Leclerc völlig ratlos! Warum ist Sainz plötzlich besser? (13:29 Min.)

Selbst wenn es keine 20 Kilogramm waren, so darf nicht vergessen werden: Nach dem Feedback der unzufriedenen Fahrer wurde bei Red Bull auch noch einmal am Setup nachgeschärft. Wenn dann morgen im Rennen alle mit vollen Tanks fahren, wird sich das Bild wohl schnell austarieren. Mit zwei Red Bull vorne, und dem Rest im üblichen Großkampf um das letzte Podium, mit Lando Norris und Carlos Sainz in der zweiten Startreihe mit den besten Ausgangspositionen und größten Hoffnungen. Wer (inklusive der dahinter folgenden Alonso, Piastri, Hamilton, Leclerc und Russell) Favorit ist, lässt sich nur schwer sagen.

Reifen-Zweifel in Japan: Komplizierte Lage mit der Strategie

Der Unsicherheitsfaktor Reifen hinterlässt zumindest noch ein kleines Fragezeichen bei Red Bull. Wie auch Ferrari und Aston Martin hat man in den Trainings bereits einen Hard-Reifen pro Fahrer verheizt und damit nur mehr einen übrig. Bei Mercedes und McLaren ist man hingegen fest davon überzeugt, dass bei dem hier hohen Reifenabbau eine Zweistopp mit zwei Hard-Stints die beste Lösung ist.

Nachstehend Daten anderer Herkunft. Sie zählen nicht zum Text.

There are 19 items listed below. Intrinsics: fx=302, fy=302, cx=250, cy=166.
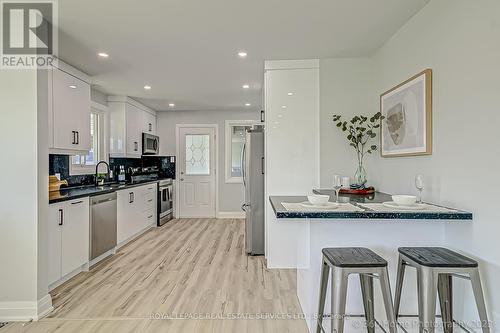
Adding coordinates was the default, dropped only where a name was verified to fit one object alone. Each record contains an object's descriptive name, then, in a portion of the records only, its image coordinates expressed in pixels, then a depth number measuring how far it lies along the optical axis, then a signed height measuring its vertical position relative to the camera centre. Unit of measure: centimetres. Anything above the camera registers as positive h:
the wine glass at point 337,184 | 254 -17
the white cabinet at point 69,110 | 325 +62
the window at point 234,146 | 675 +41
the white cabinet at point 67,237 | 286 -75
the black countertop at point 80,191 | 298 -32
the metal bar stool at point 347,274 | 164 -61
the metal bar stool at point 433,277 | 159 -60
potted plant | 340 +34
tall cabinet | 358 +34
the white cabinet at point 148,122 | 608 +88
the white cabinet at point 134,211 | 434 -76
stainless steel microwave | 591 +41
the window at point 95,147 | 450 +28
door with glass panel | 677 -16
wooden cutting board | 337 -22
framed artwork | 232 +40
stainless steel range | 588 -76
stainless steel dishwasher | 353 -74
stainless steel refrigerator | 408 -39
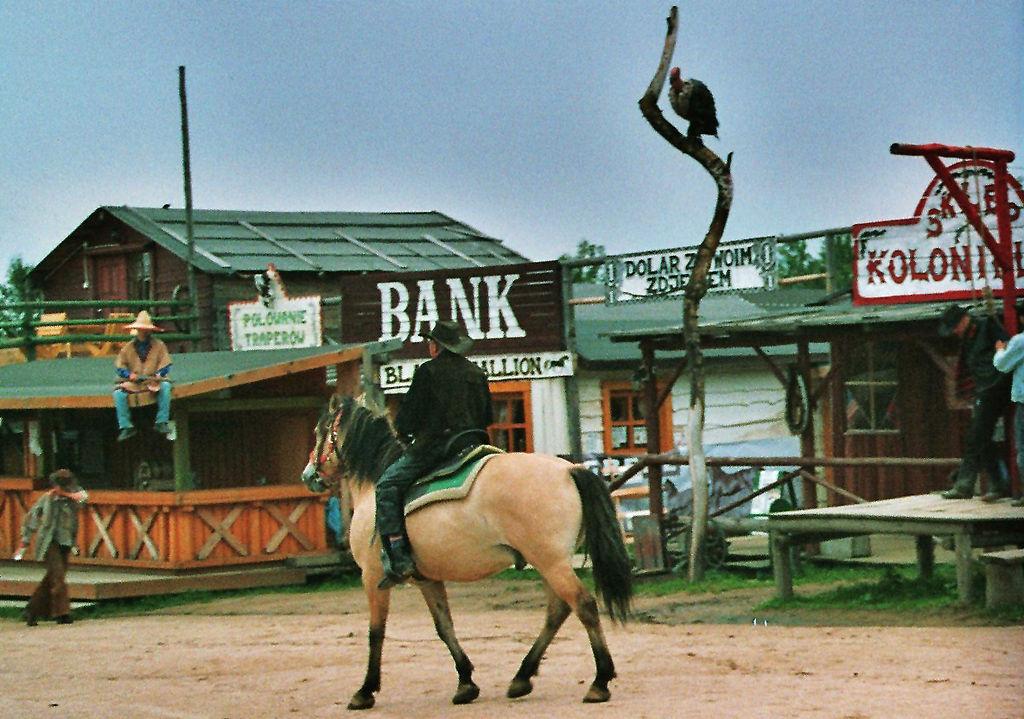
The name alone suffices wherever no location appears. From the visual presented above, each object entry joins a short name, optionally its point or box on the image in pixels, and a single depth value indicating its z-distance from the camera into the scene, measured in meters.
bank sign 23.59
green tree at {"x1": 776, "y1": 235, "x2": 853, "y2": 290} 46.81
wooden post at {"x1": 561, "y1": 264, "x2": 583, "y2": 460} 23.73
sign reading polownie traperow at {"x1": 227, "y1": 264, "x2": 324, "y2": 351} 24.59
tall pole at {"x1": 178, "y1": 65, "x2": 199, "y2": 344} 28.22
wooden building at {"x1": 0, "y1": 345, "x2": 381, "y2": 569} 19.83
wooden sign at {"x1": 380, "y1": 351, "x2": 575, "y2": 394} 23.61
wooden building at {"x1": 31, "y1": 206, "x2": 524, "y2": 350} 28.66
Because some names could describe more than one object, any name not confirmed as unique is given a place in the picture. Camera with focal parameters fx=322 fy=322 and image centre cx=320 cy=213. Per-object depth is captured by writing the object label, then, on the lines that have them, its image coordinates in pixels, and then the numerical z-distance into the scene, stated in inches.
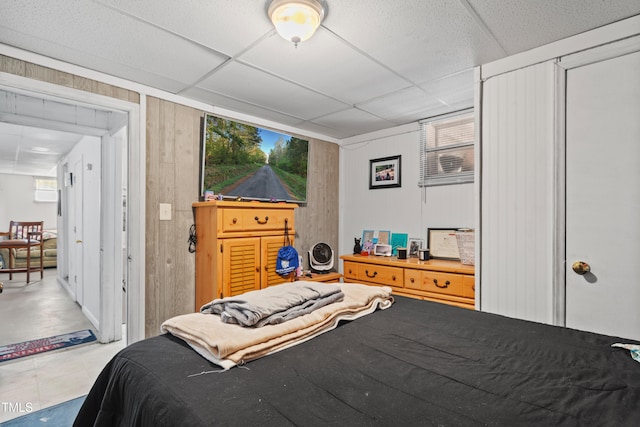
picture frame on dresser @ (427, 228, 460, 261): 132.6
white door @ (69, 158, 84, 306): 170.4
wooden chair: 236.1
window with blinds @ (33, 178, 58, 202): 374.0
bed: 30.7
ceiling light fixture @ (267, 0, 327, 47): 64.5
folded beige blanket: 40.6
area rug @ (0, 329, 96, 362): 113.8
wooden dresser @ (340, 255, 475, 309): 113.7
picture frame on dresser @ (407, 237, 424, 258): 143.6
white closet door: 72.5
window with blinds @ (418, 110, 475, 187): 130.0
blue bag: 125.6
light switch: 109.8
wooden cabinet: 108.3
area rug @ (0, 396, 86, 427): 76.3
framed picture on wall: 153.6
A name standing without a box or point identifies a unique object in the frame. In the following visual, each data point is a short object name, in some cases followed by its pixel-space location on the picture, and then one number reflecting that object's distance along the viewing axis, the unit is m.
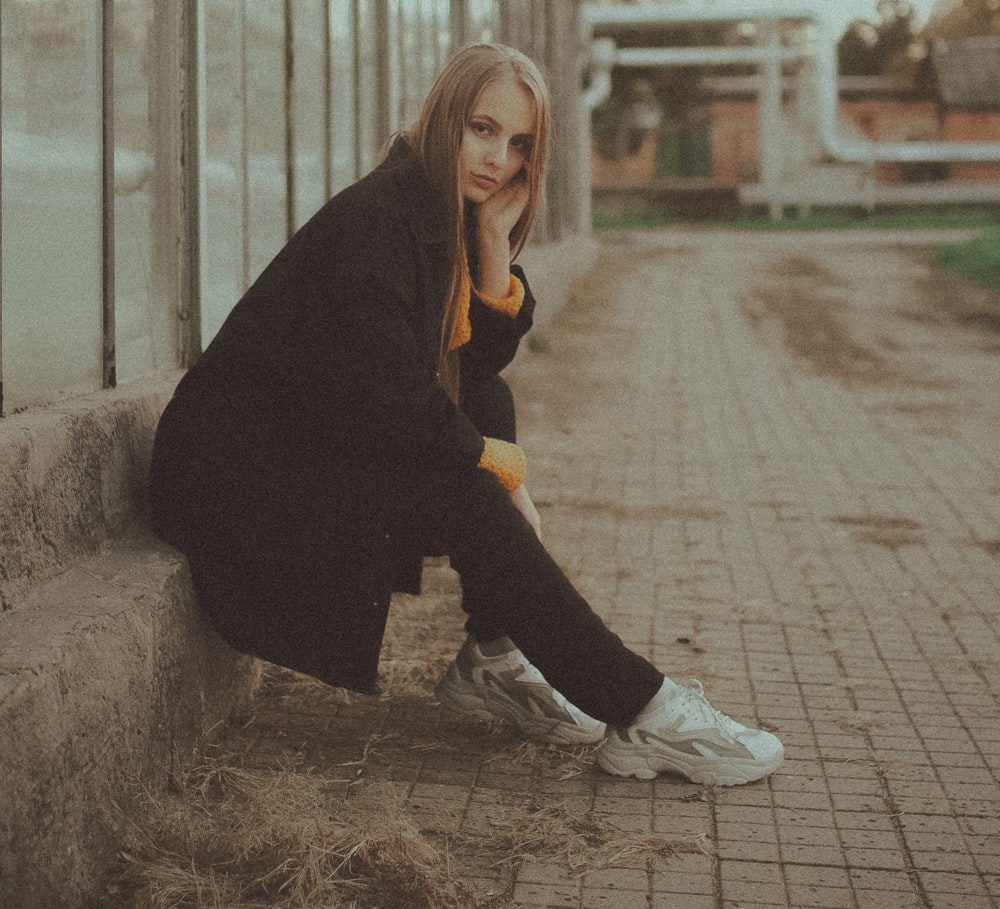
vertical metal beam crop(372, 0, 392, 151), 6.45
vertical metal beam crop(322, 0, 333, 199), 5.48
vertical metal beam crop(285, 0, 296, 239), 4.91
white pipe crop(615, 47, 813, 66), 25.81
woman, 2.68
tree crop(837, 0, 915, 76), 48.84
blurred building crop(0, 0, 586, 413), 2.93
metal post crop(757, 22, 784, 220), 25.83
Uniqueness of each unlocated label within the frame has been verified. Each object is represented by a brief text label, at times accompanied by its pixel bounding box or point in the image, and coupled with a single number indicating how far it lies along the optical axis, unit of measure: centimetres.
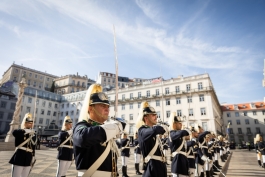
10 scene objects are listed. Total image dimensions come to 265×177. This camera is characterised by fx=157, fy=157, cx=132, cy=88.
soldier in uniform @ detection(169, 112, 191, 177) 505
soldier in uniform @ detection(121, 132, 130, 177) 915
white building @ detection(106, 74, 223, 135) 3866
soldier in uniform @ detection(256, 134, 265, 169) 1220
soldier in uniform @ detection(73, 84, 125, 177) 211
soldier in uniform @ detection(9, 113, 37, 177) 529
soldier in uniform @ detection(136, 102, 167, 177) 386
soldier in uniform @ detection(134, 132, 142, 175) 978
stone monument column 2270
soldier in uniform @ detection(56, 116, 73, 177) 622
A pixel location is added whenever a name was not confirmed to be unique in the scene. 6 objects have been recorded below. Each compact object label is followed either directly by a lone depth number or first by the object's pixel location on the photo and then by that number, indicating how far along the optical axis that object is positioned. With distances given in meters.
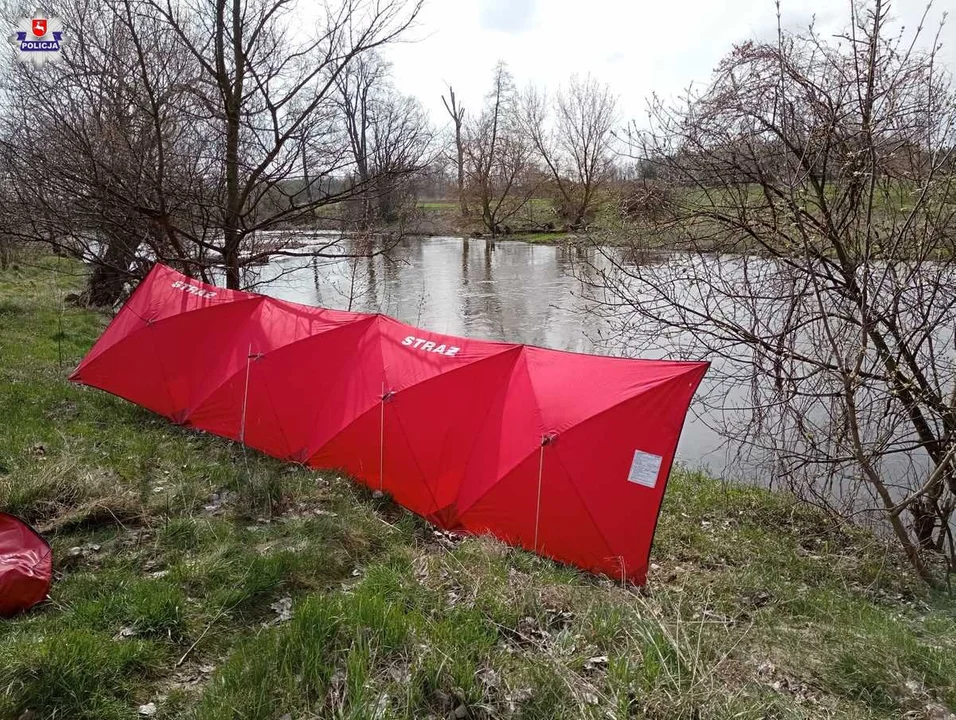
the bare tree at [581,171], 22.83
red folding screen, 4.31
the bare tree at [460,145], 38.09
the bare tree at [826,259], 4.59
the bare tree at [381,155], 9.20
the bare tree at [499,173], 37.38
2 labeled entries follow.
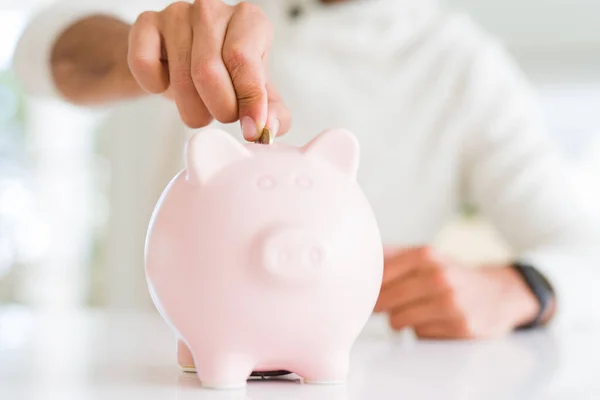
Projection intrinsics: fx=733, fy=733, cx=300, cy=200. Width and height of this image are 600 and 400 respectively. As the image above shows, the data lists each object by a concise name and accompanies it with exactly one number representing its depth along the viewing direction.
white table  0.53
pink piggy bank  0.50
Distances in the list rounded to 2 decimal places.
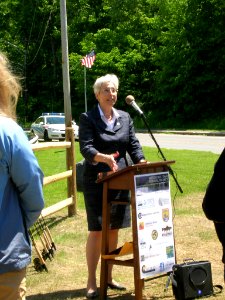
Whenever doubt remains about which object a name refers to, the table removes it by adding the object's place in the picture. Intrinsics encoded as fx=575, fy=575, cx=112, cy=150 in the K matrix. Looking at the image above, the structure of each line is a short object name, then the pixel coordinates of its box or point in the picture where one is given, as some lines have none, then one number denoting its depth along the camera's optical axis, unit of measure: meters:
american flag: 32.00
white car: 32.00
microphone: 5.65
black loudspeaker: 4.85
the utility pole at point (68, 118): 9.06
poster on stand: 4.77
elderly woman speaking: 5.05
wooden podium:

Reifenlieferant Pirelli kann keine klare Antwort liefern. Ein Start auf Soft, wie ihn Mercedes anzweifelt, sieht Pirelli-Sportchef Mario Isola durchaus als sinnvoll. Denn der Grip-Vorteil ist mit zu Beginn gut einer Sekunde relativ zu Medium signifikant, was beim Start zu Positionsgewinn verhelfen kann. Besonders für Ferrari mit den eher schwachen Startplätzen eine verlockende Option.

Ferrari-Fahrer Carlos Sainz Jr.
Starke Pace, aber Startplatz vier für Carlos Sainz, Foto: LAT Images

Denn zwar mag der Soft danach schnell abbauen und nur zehn Runden halten, aber die Dirty Air ist in Suzuka ein großes Problem, und damit Überholen schwierig. Obendrauf ist der Undercut ein mächtiges Strategie-Instrument. Wer also auf Soft startet, ein oder zwei Plätze gewinnt und dann schon in Runde zehn stoppt, holt sich zum Start-Gripvorteil auch noch einen Undercut-Vorteil und zwingt die Konkurrenz zum Reagieren statt Agieren.

Die Ansicht von Mercedes und McLaren, dass es für die verbleibenden 43 Runden zwei Hard-Sätze bräuchte, teilt Isola nicht: "Wenn du Soft-Hard-Medium fährst, sollte der zweite Stopp so zwischen Runde 32 und 37 kommen. Mit einem ersten Stint mit Soft für zehn bis zwölf Runden bedeutet das kaum mehr als 20 Runden auf Hard. Das sollte ohne allzu viel Reifenmanagement machbar sein." Der Hard soll bis zu 30 Runden halten können.